With regard to the questions asked by my noble friend Lord Greaves concerning the size of clinical commissioning groups, I respectfully suggest to him that we defer them to a later group of amendments, where this issue will come up and I shall be able to talk more about it. For now, I hope that the noble Lords are sufficiently reassured to be able to withdraw the amendment.

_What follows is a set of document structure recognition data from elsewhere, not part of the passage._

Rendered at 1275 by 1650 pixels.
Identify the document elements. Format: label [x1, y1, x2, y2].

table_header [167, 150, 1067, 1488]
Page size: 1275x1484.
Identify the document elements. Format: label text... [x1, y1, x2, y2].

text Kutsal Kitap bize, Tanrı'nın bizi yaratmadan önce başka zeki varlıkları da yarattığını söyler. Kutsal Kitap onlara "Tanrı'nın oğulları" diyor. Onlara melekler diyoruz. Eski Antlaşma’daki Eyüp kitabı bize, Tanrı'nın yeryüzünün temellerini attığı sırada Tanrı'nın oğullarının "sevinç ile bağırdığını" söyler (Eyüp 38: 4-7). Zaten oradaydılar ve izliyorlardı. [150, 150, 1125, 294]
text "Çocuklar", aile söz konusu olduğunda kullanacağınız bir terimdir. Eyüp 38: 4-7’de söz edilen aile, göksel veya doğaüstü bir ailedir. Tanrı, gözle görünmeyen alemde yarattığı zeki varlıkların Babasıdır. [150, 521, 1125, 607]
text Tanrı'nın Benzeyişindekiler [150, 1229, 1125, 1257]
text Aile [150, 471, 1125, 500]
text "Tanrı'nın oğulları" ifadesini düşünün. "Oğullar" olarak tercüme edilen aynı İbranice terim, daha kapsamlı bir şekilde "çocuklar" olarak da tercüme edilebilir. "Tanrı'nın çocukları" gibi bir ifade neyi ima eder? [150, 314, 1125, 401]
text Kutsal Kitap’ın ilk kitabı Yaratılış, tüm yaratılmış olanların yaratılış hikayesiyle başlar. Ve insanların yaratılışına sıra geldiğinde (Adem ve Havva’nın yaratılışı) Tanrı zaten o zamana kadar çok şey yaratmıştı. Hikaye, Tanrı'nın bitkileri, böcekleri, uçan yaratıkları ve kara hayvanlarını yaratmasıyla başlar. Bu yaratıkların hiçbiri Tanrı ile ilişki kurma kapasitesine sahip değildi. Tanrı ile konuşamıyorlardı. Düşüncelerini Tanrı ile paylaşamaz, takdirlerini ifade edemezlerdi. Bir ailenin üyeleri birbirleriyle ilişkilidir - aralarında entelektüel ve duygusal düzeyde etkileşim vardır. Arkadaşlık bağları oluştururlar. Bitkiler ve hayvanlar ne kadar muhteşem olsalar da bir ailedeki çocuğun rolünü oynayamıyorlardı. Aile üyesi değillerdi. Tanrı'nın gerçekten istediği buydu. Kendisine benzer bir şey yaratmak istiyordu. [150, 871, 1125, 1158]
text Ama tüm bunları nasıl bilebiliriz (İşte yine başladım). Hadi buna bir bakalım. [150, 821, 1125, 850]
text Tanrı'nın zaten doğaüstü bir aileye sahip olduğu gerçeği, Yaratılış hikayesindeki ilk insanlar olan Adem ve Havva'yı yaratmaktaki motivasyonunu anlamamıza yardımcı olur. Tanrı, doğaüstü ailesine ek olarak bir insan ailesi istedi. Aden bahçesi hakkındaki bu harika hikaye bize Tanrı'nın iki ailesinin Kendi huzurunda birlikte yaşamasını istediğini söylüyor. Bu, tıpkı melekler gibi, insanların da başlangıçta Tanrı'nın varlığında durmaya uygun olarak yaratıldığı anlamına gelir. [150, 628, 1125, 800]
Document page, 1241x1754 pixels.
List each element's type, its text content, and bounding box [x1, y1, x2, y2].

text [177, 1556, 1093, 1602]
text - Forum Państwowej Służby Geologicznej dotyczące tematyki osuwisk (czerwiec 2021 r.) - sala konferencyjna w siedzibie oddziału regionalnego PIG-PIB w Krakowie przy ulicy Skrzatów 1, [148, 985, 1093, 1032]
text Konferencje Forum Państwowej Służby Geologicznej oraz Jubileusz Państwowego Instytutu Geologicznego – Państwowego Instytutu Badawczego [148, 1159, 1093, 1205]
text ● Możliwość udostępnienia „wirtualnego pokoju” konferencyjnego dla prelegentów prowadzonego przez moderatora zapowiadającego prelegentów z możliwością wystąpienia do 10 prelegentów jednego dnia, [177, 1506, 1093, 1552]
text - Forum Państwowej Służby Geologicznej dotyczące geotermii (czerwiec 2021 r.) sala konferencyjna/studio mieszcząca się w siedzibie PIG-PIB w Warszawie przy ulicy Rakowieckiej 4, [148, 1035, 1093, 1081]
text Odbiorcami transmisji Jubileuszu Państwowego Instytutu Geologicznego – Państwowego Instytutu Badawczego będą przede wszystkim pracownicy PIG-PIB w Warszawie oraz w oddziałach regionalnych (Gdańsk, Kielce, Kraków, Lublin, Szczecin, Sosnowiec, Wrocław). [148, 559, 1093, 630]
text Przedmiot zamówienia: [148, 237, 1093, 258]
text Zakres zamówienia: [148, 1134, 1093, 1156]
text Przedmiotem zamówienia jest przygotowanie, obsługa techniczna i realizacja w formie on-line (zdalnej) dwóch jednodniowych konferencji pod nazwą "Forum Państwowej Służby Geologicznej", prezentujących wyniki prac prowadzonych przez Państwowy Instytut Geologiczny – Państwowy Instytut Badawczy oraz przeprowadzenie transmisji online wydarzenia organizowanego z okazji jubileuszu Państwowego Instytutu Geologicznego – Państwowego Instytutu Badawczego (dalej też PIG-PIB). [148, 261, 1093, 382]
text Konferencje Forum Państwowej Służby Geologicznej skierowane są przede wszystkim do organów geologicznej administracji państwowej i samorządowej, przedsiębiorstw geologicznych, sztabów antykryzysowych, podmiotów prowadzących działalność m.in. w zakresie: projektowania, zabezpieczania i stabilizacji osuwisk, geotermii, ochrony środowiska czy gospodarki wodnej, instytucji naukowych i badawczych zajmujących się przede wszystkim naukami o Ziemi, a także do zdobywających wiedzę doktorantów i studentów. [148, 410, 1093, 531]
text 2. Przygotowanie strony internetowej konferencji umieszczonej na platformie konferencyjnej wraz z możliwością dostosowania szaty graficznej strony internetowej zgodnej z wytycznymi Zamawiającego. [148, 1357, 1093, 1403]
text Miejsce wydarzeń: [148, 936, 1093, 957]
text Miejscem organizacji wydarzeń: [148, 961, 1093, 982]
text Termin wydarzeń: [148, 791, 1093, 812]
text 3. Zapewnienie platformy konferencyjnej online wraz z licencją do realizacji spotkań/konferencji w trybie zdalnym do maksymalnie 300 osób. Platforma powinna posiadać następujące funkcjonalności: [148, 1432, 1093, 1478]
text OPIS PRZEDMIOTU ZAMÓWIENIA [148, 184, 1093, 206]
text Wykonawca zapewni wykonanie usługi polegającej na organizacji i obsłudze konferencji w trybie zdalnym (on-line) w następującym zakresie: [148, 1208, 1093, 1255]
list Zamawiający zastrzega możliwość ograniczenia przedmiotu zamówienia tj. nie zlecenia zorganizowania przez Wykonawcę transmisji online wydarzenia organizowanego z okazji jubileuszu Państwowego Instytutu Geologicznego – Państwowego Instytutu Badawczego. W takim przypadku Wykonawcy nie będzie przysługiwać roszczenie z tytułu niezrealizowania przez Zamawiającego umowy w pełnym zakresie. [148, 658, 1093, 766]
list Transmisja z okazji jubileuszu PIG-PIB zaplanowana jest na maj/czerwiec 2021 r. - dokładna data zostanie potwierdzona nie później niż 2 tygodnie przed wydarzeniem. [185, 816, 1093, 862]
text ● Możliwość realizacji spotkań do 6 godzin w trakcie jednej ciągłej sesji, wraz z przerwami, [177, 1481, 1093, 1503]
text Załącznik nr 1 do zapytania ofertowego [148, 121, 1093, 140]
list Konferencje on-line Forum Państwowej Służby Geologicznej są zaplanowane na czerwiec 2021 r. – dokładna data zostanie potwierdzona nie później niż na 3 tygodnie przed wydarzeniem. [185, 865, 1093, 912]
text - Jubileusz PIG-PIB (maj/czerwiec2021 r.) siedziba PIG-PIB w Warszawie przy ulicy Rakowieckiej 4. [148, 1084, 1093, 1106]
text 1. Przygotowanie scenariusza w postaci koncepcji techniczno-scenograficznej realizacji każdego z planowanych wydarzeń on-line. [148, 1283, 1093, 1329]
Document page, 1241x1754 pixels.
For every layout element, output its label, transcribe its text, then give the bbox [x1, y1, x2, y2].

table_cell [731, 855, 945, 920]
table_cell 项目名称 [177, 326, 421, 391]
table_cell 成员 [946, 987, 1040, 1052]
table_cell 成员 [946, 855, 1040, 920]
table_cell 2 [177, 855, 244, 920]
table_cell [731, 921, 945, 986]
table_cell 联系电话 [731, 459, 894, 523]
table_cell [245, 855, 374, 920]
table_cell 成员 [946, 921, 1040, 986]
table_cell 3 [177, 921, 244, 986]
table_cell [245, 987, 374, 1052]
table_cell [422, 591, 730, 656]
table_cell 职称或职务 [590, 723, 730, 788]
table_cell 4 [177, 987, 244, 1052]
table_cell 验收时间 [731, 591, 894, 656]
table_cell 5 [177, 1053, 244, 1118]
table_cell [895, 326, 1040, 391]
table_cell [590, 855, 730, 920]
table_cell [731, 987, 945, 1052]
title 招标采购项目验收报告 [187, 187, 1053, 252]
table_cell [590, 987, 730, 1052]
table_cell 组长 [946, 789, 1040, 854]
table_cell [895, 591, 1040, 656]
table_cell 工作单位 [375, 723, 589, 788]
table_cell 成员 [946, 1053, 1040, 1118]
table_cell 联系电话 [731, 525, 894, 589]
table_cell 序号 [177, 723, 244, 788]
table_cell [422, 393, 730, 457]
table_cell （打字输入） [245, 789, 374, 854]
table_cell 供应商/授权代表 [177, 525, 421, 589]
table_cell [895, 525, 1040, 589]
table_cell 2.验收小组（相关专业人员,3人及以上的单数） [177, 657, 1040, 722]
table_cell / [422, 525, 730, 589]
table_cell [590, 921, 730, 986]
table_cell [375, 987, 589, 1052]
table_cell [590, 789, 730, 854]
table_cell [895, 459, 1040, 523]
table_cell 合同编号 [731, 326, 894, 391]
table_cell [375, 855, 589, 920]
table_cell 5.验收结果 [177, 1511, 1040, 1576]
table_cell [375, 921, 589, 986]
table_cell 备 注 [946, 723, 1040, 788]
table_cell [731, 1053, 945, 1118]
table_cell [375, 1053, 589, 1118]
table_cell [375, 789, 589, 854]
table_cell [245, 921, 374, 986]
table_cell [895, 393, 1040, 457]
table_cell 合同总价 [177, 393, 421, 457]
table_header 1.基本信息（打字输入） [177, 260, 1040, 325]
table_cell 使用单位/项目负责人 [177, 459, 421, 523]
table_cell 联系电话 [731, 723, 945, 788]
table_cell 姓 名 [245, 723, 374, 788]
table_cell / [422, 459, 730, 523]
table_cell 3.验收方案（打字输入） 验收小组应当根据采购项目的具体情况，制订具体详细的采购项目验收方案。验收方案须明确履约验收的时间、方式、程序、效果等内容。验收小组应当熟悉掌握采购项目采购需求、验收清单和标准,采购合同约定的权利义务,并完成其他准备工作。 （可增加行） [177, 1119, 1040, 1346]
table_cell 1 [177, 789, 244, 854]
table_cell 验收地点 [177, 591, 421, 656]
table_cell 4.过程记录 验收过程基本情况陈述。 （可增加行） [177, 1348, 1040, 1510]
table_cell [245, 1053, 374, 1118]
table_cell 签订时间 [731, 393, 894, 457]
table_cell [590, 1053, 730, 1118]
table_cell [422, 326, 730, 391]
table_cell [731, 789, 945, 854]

I apologise to my noble friend. The national Commissioning Board will, we envisage, be tasked with commissioning a number of public health functions by Public Health England. There will be a close relationship between Public Health England and the board. Much of the work of the board will straddle both public health and the provision of NHS services. There will be an intimate symbiosis between the two bodies.
My Lords, on Amendment 50, which I seem to have moved quite a long time ago, I will consider the noble Earl’s remarks. I am grateful to noble Lords who spoke in support of Amendment 50. Public health is a rather special case and I would want to reflect, in a later debate, on the public health amendments. In the mean time, I beg leave to withdraw the amendment.